Creatinine = 0.01: below plausible physiology
→ Likely a data error, remove
Rule: flag outliers for investigation, don't automatically delete.
Document every decision in your data cleaning pipeline.Interview Answer
"IQR outlier detection uses Tukey's fences: values below Q1 - 1.5×IQR or above Q3 + 1.5×IQR are outliers. IQR is preferred over std-based detection because it's robust — outliers inflate the mean and standard deviation, which causes std-based methods to miss them.

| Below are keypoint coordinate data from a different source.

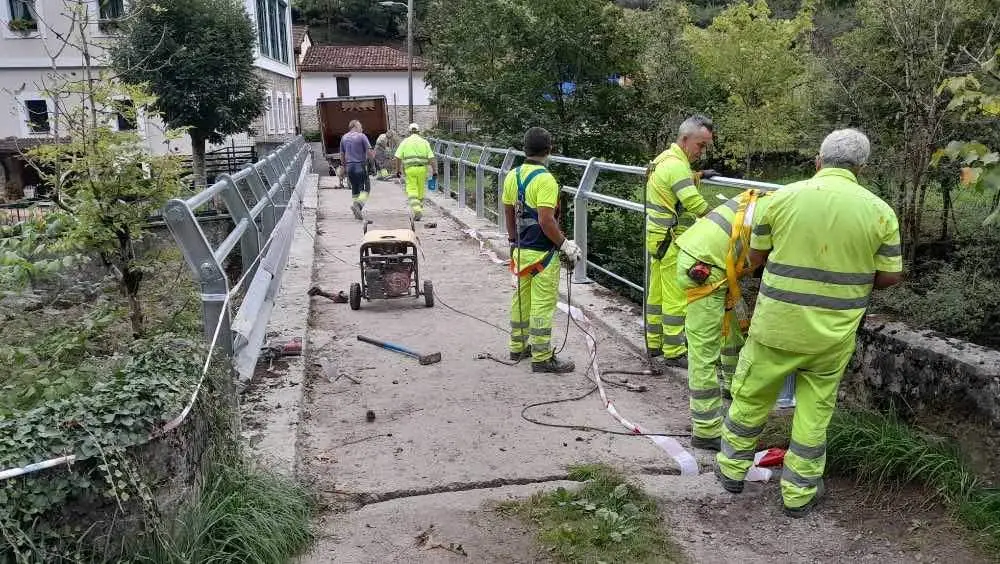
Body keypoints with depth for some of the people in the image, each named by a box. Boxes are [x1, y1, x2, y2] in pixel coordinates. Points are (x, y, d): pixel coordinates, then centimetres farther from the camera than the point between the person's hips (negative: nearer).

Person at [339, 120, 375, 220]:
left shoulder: (344, 137, 12)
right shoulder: (362, 136, -5)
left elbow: (342, 155, 16)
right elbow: (370, 153, -9)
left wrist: (344, 167, 25)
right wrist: (372, 154, 13)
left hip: (349, 166, 6)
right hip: (360, 166, -6)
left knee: (355, 189, 14)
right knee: (365, 189, -1)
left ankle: (357, 212, 12)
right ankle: (358, 204, -24)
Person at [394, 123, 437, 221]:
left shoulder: (405, 142, 5)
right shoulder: (424, 142, 7)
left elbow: (398, 157, 1)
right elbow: (431, 158, 0)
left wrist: (397, 170, 10)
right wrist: (434, 171, 1)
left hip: (410, 169, -2)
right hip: (422, 169, 2)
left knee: (412, 191, -1)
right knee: (420, 191, 15)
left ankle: (417, 210, -18)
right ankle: (419, 209, 26)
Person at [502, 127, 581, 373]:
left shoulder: (512, 176, 6)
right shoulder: (545, 179, -19)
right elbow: (546, 221, -25)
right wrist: (565, 245, -14)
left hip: (521, 250, 8)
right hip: (542, 253, -8)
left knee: (521, 298, 18)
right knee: (543, 303, -1)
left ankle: (518, 347, 31)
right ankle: (542, 357, 6)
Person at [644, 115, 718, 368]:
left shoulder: (664, 158, 12)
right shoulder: (676, 165, -19)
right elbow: (696, 205, -26)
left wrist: (698, 175, 18)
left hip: (657, 237, 10)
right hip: (672, 242, -10)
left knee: (657, 293, 15)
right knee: (676, 298, -3)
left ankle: (654, 344, 25)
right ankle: (674, 352, 4)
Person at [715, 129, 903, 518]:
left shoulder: (784, 197, -8)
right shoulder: (879, 211, -6)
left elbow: (756, 257, 1)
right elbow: (890, 276, 1)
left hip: (777, 324, -1)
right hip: (834, 333, 1)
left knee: (751, 397, 17)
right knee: (815, 411, 16)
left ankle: (732, 469, 34)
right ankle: (799, 493, 26)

The three options for handling outliers: remove (if data entry errors), winsorise/clip (if keeping the row but not the extreme value), or flag as a feature (if the extreme value itself is informative). For clinical data, I always investigate before removing — an INR of 8.0 might be a genuine patient event that's important for training the model to recognise danger cases."